各診療科・各部門紹介

整形外科

診療科の概要

整形外科スタッフ整形外科は、主として身体運動機能の改善を扱います。変形性関節症などで歩行困難の方の歩容を改善したり、腰部脊椎管狭窄による歩きにくさを軽快させて日常生活を過ごしやすくしたり、骨折をもとの生活ができる様に治療するなど多岐の分野にわたります。現在、整形外科はスタッフ医5名と、専攻医2名の計7名の構成となっています。手術日でも時間内救急にはできるだけ対応したいと思います。手術は年間947件であり、人工関節から骨折など外傷まで様々です。外来は2診で、受付は8時45分から10時45分までです。9時30分頃までに受け付けていただければ、たいてい午前中に診察可能です。平成26年3月3日より外来電子化に伴ない午前中の診察がやや遅れる場合がありますが、なるべく御迷惑をおかけしない様努力しております。整形病棟は9階西にあり、ベッド数は37床です。入院に関して言えば、例えば腰椎椎間板ヘルニアで手術するときは検査も含め入院は1~3週です。
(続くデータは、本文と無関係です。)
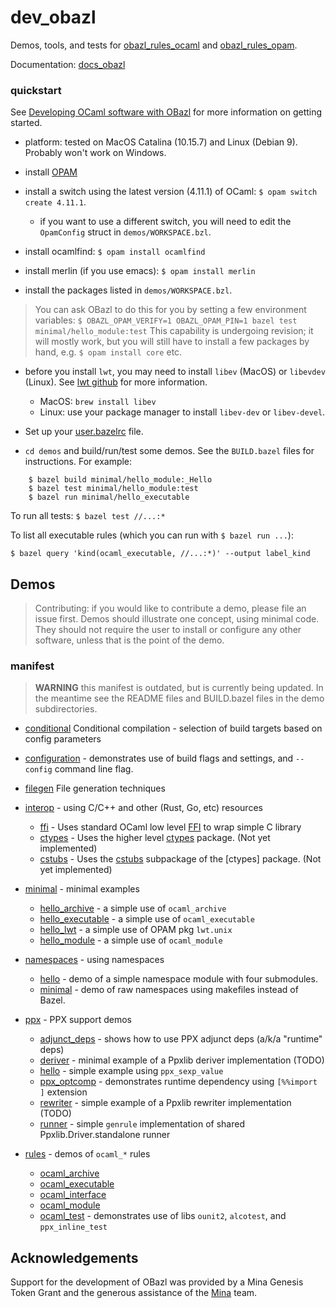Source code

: # dev_obazl

Demos, tools, and tests for
[obazl_rules_ocaml](https://github.com/obazl/rules_opam) and
[obazl_rules_opam](https://github.com/obazl/rules_opam).

Documentation: [docs_obazl](https://obazl.github.io/docs_obazl/)


### quickstart

See [Developing OCaml software with OBazl](https://obazl.github.io/docs_obazl/ug/development.html) for more information on getting started.

* platform: tested on MacOS Catalina (10.15.7) and Linux (Debian 9). Probably won't work on Windows.

* install [OPAM](https://opam.ocaml.org/)

* install a switch using the latest version (4.11.1) of OCaml: `$ opam switch create 4.11.1`.

  * if you want to use a different switch, you will need to edit the
    `OpamConfig` struct in `demos/WORKSPACE.bzl`.

* install ocamlfind: `$ opam install ocamlfind`

* install merlin (if you use emacs): `$ opam install merlin`

* install the packages listed in `demos/WORKSPACE.bzl`.

>    You can ask OBazl to do this for you by setting a few environment variables:
>    `$ OBAZL_OPAM_VERIFY=1 OBAZL_OPAM_PIN=1 bazel test minimal/hello_module:test`
>    This capability is undergoing revision; it will mostly work, but you will still
>    have to install a few packages by hand, e.g. `$ opam install core` etc.

  * before you install `lwt`, you may need to install `libev` (MacOS) or `libevdev`
    (Linux). See [lwt github](https://github.com/ocsigen/lwt) for more
    information.

    * MacOS:  `brew install libev`
    * Linux: use your package manager to install `libev-dev` or `libev-devel`.

* Set up your [user.bazelrc]() file.

* `cd demos` and build/run/test some demos. See the `BUILD.bazel` files for instructions. For example:

```
    $ bazel build minimal/hello_module:_Hello
    $ bazel test minimal/hello_module:test
    $ bazel run minimal/hello_executable
```

To run all tests:  `$ bazel test //...:*`

To list all executable rules (which you can run with `$ bazel run ...`):

```
$ bazel query 'kind(ocaml_executable, //...:*)' --output label_kind
```

## Demos

>    Contributing: if you would like to contribute a demo, please file an
>    issue first. Demos should illustrate one concept, using minimal code.
>    They should not require the user to install or configure any other
>    software, unless that is the point of the demo.

### manifest

> **WARNING** this manifest is outdated, but is currently being
       updated. In the meantime see the README files and BUILD.bazel
       files in the demo subdirectories.

* [conditional](demos/conditional) Conditional compilation - selection of build targets based on config parameters

* [configuration](demos/configuration) - demonstrates use of build
  flags and settings, and `--config` command line flag.

* [filegen](demos/filegen) File generation techniques

* [interop](demos/interop/README.md) - using C/C++ and other (Rust, Go, etc) resources
  * [ffi](demos/interop/ffi) - Uses standard OCaml low level [FFI](https://caml.inria.fr/pub/docs/manual-ocaml/intfc.html) to wrap simple C library
  * [ctypes](demos/interop/ctypes) - Uses the higher level [ctypes](https://github.com/ocamllabs/ocaml-ctypes) package. (Not yet implemented)
  * [cstubs](demos/interop/cstubs) - Uses the [cstubs](http://simonjbeaumont.com/posts/ocaml-ctypes) subpackage of the [ctypes] package. (Not yet implemented)

* [minimal](demos/minimal) - minimal examples
  * [hello_archive](demos/minimal/hello_archive) - a simple use of `ocaml_archive`
  * [hello_executable](demos/minimal/hello_executable) - a simple use of `ocaml_executable`
  * [hello_lwt](demos/minimal/hello_lwt) - a simple use of OPAM pkg `lwt.unix`
  * [hello_module](demos/minimal/hello_module) - a simple use of `ocaml_module`

* [namespaces](demos/namespaces) - using namespaces
  * [hello](demos/namespaces/hello) - demo of a simple namespace module with four submodules.
  * [minimal](demos/namespaces/minimal) - demo of raw namespaces using makefiles instead of Bazel.

* [ppx](demos/ppx) - PPX support demos
  * [adjunct_deps](demos/ppx/adjunct_deps) - shows how to use PPX adjunct deps (a/k/a "runtime" deps)
  * [deriver](demos/ppx/deriver) - minimal example of a Ppxlib deriver implementation (TODO)
  * [hello](demos/ppx/hello) - simple example using `ppx_sexp_value`
  * [ppx_optcomp](demos/ppx/ppx_optcomp) - demonstrates runtime dependency using `[%%import ]` extension
  * [rewriter](demos/ppx/rewriter) - simple example of a Ppxlib rewriter implementation (TODO)
  * [runner](demos/ppx/runner) - simple `genrule` implementation of shared Ppxlib.Driver.standalone runner

* [rules](demos/rules) - demos of `ocaml_*` rules
  * [ocaml_archive](demos/rules/ocaml_archive)
  * [ocaml_executable](demos/rules/ocaml_executable)
  * [ocaml_interface](demos/rules/ocaml_interface)
  * [ocaml_module](demos/rules/ocaml_module)
  * [ocaml_test](demos/rules/ocaml_test) - demonstrates use of libs `ounit2`, `alcotest`, and `ppx_inline_test`

## Acknowledgements

Support for the development of OBazl was provided by a Mina Genesis
Token Grant and the generous assistance of the [Mina](https://minaprotocol.com/) team.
人工関節は3~5週の入院です。人工関節は術前に自己血輸血のため、外来で400ccの自己血を予め採血することもあります。9階病棟からは、明石大橋、淡路島、大阪湾が望め、晴れた日の夕陽はきれいです。

診療科の特徴

西区を中心とした地域に密着した、診察治療を心がけています。最近は三木市からの患者さんも増えています。小児の骨折などはなるべく緊急として治療し、就学に影響が少ない様にしています。高齢者の人工関節手術や大腿骨頸部骨折術後は、神戸リハビリテーション病院、ときわ病院、広野高原病院などの病診連携を利用し紹介し充分なリハビリを行えるよう心がけています。
骨盤骨折、股関節周囲の骨折(寛骨臼骨折)などは当院の専門です。藤原医師は1992年にフランスでLetournel教授のもとこの骨折の治療を研修しました。脊椎手術は、ほとんど顕微鏡下で安全に行なわれています。最小皮切で行う場合とそうでない場合とあります。早期リハビリのためインストルメンテーションが行われる場合もあります。平成25年度からは肩関節鏡を、京大病院で指導されていた小林先生等にサポートして頂き、多彩な疾患を最小侵襲で治療しています。関節拘縮、肩腱板損傷が良い適応と考えています。

診療科のトピックス

ライフサイクルの考え方が広がるなか、中高年の日常生活の質の改善が求められています。又高齢化社会にあって、平均健康寿命の拡大も望まれています。河合隼雄氏は中高年こそ、人生の意義が高まる時期であると述べていました。そんな中で機能障害により、歩行困難(ロコモティブ症候群)などが出現すると夫婦や家族に危機等が出現します。当科ではこのような障害(変形性関節症、脊椎骨粗鬆症、脊柱管狭窄症など)に対する手術が増えています。高齢夫婦の一人が歩けなくなると、本人のみならず家族にとっても非常に困る場合があるからです。早期リハビリのため脊椎に対して、金属を利用して固定するケースもありますが、患者さん自身とリスクについてよく話し合い決めています。女性では歩けなくなると一緒に旅行に行ったり、買い物に出かけられなかったり、お茶を飲めなくなったりするため、友人とのコミュニケーションがとりづらくなり、鬱になる傾向があります。肥満も改善しません。中高年の日常生活の質を向上させる役割が、近年整形外科に求められている様に思われます。脊椎粗鬆症に対しては、骨塩を定量し比較的早期よりアランドネートなどを投与し、改善する例が増えています。骨粗鬆の強い患者さんには、毎日の皮下注射剤も行っています。極度のダイエット、減量は骨粗鬆につながり、強くは勧めていません。60kg以上の女性の方が骨粗鬆症になりにくいとの統計もあります。肩関節疾患に対しては関節鏡を利用し最小侵襲の手術、検査を目ざしています。また整形外科ではアメニティグループ及び病院と協力し、病棟及び外来に絵を飾るHealing Art Projectを行い、地域の皆様に優しい環境と医療を提供したいと考えています。現在、2階外来、3階エントランス、8階及び9階の食堂に、Peter Davidson氏による瀬戸内海を臨む神戸の絵、淡路島の絵や伊川谷の農家の絵などが飾られています。2012年3月には、3階エントランスホールに“神出雄岡山の夏~秋、2011”が架けられました。2014年7月にはエントランスホール3階部分の壁に10m×2.6mの西区の眺望を描いた大きな壁画がかかりました。外来受診時など是非御覧ください。
また2016年7月には、アメリカStanford大学で2年の股関節鏡の研修を終えた柴田弘太郎ロバーツ先生がスタッフとして加わる予定です。